Your dataset may not be large enough. BERT is a very large language model, and it requires a large amount of data to train properly. If your dataset is too small, the model may not be able to learn the relationships between words and their contexts.
Your data may not be clean. BERT is a very sensitive model, and it can be easily fooled by noise in the data. If your data contains errors, such as typos or grammatical mistakes, the model may not be able to learn from it properly.
Your hyperparameters may not be set correctly. BERT has a number of hyperparameters that can affect its performance. If these hyperparameters are not set correctly, the model may not be able to learn effectively.
If you are still having trouble getting your masked_lm_accuracy to improve, you may want to try using a larger dataset, cleaning your data, or adjusting your hyperparameters.

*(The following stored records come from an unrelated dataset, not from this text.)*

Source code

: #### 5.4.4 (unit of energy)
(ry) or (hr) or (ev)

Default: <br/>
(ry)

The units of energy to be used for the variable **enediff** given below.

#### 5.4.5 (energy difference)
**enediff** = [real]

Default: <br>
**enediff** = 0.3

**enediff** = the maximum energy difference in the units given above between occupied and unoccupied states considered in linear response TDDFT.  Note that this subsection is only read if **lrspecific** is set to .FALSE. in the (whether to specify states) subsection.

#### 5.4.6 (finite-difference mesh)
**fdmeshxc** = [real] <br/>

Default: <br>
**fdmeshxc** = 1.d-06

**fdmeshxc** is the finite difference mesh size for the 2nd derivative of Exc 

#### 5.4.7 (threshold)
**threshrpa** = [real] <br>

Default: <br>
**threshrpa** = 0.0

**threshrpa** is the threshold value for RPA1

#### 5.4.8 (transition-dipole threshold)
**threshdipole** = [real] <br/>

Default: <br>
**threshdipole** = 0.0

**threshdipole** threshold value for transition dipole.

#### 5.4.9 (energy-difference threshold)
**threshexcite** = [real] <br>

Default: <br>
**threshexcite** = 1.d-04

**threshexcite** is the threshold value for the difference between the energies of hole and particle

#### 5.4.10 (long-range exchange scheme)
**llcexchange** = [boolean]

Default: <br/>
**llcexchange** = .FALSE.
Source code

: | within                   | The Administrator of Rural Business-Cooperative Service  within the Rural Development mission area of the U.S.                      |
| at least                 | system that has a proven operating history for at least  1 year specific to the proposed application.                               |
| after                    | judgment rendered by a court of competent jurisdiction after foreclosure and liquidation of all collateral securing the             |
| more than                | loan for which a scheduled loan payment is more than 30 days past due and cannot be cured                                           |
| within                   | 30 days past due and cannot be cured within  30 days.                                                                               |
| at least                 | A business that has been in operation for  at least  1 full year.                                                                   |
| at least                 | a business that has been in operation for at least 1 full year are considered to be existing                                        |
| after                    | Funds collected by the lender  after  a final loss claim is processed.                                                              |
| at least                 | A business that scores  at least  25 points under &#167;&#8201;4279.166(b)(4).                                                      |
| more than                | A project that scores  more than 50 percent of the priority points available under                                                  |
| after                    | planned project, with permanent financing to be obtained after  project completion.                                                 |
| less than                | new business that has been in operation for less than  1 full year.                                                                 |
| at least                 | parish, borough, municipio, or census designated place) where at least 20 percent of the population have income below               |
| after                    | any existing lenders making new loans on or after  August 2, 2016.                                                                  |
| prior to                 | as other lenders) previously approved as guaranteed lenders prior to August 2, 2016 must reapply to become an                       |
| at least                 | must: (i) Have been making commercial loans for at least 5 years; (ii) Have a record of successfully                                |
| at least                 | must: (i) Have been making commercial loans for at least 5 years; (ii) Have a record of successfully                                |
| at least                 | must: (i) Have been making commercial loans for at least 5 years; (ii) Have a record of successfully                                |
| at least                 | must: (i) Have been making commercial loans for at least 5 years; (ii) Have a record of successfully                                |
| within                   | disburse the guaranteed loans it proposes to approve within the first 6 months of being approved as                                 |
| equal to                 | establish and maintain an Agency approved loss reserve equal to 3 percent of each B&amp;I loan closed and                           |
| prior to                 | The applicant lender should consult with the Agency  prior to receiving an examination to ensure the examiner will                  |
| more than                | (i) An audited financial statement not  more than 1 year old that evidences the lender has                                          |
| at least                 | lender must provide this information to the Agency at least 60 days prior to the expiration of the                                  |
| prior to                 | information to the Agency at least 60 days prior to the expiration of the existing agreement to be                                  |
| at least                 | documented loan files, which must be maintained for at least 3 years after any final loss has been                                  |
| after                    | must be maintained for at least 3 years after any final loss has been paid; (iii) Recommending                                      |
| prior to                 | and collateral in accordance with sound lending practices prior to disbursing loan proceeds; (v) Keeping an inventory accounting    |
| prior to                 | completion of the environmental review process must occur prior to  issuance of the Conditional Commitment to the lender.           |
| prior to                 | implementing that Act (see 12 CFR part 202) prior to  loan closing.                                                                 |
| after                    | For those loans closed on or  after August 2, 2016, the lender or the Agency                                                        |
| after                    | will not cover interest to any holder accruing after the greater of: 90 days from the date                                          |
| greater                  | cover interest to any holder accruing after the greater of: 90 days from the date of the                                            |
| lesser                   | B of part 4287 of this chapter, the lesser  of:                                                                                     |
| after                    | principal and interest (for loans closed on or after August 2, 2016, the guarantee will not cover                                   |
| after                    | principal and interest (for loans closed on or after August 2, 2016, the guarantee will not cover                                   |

Here are some additional tips that may help you improve your masked_lm_accuracy:
Use a diverse dataset. The more diverse your dataset, the better BERT will be able to learn the relationships between words and their contexts.
Clean your data. Make sure that your data is free of errors, such as typos or grammatical mistakes.
Use the correct hyperparameters. The hyperparameters of BERT can have a significant impact on its performance. Make sure that you are using the correct hyperparameters for your dataset and your training goals.
Be patient. BERT can take a long time to train. If you are not seeing improvement in your masked_lm_accuracy, be patient and continue training the model.